There Go the Damn French Again!

Assuming you’re a passenger rail enthusiast, you can click here for a story about two new high-speed lines that just went into service in France. One is a 187-mile run from Paris to Bordeaux built at a cost of about US$9 billion; the other runs 112 miles from Paris to the western part of the country and cost US$4 billion.
 

 The article notes that these two new lines will drastically reduce travel times. An equivalent in the U.S. would be reducing the travel time between Washington, DC, and Charlotte, NC, from the current eight hours to just over two.
 
On second thought, you might prefer to skip the story because it will not brighten your day. The writer notes that the opening of two new high-speed rail lines is barely worth a mention in the French media and around most of the rest of the world. Good heavens! When and if the first true high-speed line opens in this country, there will be brass bands and it’ll be the lead story on all the network newscasts.
 
What the hell is wrong with us, anyway? Have you read the letters to the editor bashing the California high-speed rail project?

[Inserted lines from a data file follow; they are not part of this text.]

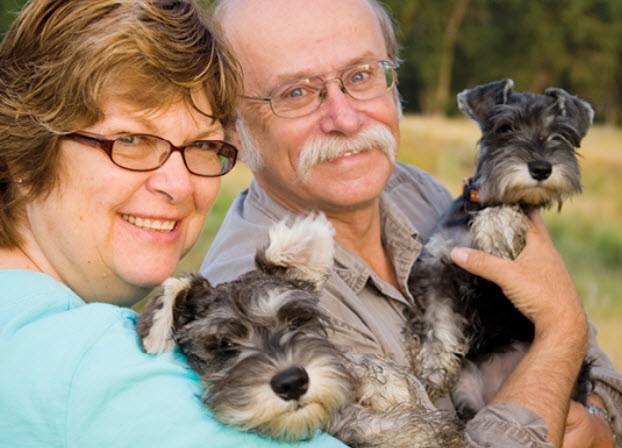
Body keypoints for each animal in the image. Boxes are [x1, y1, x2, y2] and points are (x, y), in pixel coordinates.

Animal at [408, 79, 596, 418]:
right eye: (506, 128)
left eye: (561, 133)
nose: (540, 168)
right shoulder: (438, 270)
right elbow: (437, 323)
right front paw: (432, 369)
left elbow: (513, 205)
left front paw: (496, 231)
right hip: (467, 391)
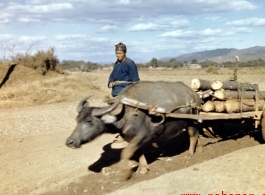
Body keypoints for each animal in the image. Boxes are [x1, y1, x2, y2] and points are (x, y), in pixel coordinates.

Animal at [65, 80, 200, 180]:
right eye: (77, 120)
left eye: (89, 120)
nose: (69, 142)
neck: (126, 114)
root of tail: (193, 94)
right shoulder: (134, 138)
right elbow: (138, 151)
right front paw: (143, 168)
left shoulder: (143, 136)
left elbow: (125, 152)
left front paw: (126, 173)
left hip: (191, 120)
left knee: (193, 134)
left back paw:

Or the one proposed for Texas? Or the anti-high speed rail comments on Facebook . . . in op-ed pieces . . . and in the articles in “The World’s Most Trusted Newspaper”? An epidemic of willful stupidity has infected this country. The entire rest of the developed world figured out that high-speed rail is the way to go a half century ago and here we are, with our alleged “leaders” in government and industry saying that it’s not a good idea … that it won’t be successful … and—God help us!—that we can’t afford it.
 
Of course we can afford it! We can afford high-speed rail so people can travel quickly and in comfort. We can afford health care so hundreds of thousands of our fellow Americans won’t die of curable afflictions. We can afford to make sure that little kids have clean drinking water … not contaminated sludge that affects their capacity to learn. And we can afford to educate our young people.
 
How can we do all that? How did the French do it? And the Japanese? And the Spanish and the Germans and the Chinese? They decided what was important for their society and they taxed the people to pay for it. Please don’t tell me we can’t afford to provide our citizens with good public transportation, adequate health care and a good education. Of course we can!